De acuerdo con recientes hipótesis sobre el origen y la histogénesis de EOC, tumores de tipo I, que se cree que incluyen los principales histotypes, originados por la OSE, que fue considerado tradicionalmente como el origen de la transformación neoplásica. Por el contrario, los tumores de tipo II, que se cree que comprenden casi exclusivamente carcinomas serosos de alto grado, se cree que surge de la región distal de las trompas de Falopio [34] - [36]. Tanto el OSE y las trompas de Falopio se cree actualmente que las posibles fuentes de EOC neoplásica y ambos se derivan del conducto Mülleriana embrionario [37]. CX
3CL1 se ha detectado en el endometrio humano [38] y las trompas de Falopio [39]. También se detectó CX
3CL1 en el OSE, indicando además que la producción de CX
3CL1 por las células epiteliales de ovario precede a la tumorigénesis. CX
3CL1 fue también detectado en las células tumorales benignos y borderline, lo que sugiere que su producción no está asociado con la malignidad.

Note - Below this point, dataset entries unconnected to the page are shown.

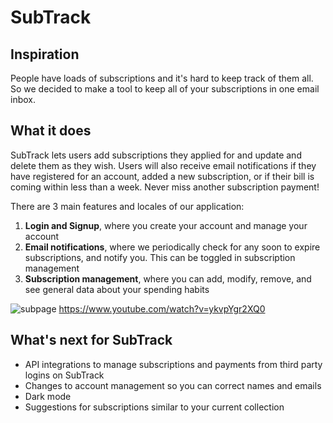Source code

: # SubTrack

## Inspiration
People have loads of subscriptions and it's hard to keep track of them all. So we decided to make a tool to keep all of your subscriptions in one email inbox.

## What it does
SubTrack lets users add subscriptions they applied for and update and delete them as they wish. Users will also receive email notifications if they have registered for an account, added a new subscription, or if their bill is coming within less than a week. Never miss another subscription payment!

There are 3 main features and locales of our application:
1. **Login and Signup**, where you create your account and manage your account
2. **Email notifications**, where we periodically check for any soon to expire subscriptions, and notify you. This can be toggled in subscription management
3. **Subscription management**, where you can add, modify, remove, and see general data about your spending habits

![subpage](https://i.imgur.com/CYNpdAV.png)
https://www.youtube.com/watch?v=ykvpYgr2XQ0

## What's next for SubTrack
- API integrations to manage subscriptions and payments from third party logins on SubTrack
- Changes to account management so you can correct names and emails
- Dark mode
- Suggestions for subscriptions similar to your current collection
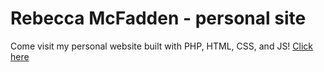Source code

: # Rebecca McFadden - personal site
Come visit my personal website built with PHP, HTML, CSS, and JS! <a href="http://rebeccamcfadden.com">Click here</a>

tumores epiteliales de ovario son morfológicamente heterogénea y se clasifican por patólogos en serosa, de células claras y endometrioide subtipos mucinosos sobre la base de un examen histopatológico. Cada subtipo se caracteriza por un perfil específico de ARNm, factores de riesgo genéticos y características moleculares [34] [40] - [41], lo que sugiere que el carcinoma de ovario es una enfermedad heterogénea [42]. A pesar de esta heterogeneidad, se encontró asociación significativa entre CX
3CL1 niveles y tipo histológico en nuestra serie, que incluyó muestras representativas de los cuatro principales tipos histológicos de EOC. Al igual que GILZ y CXCL12, CX
3CL1 se expresa ampliamente en los EOC y su presencia no refleja la heterogeneidad morfológica de EOC [25] [28].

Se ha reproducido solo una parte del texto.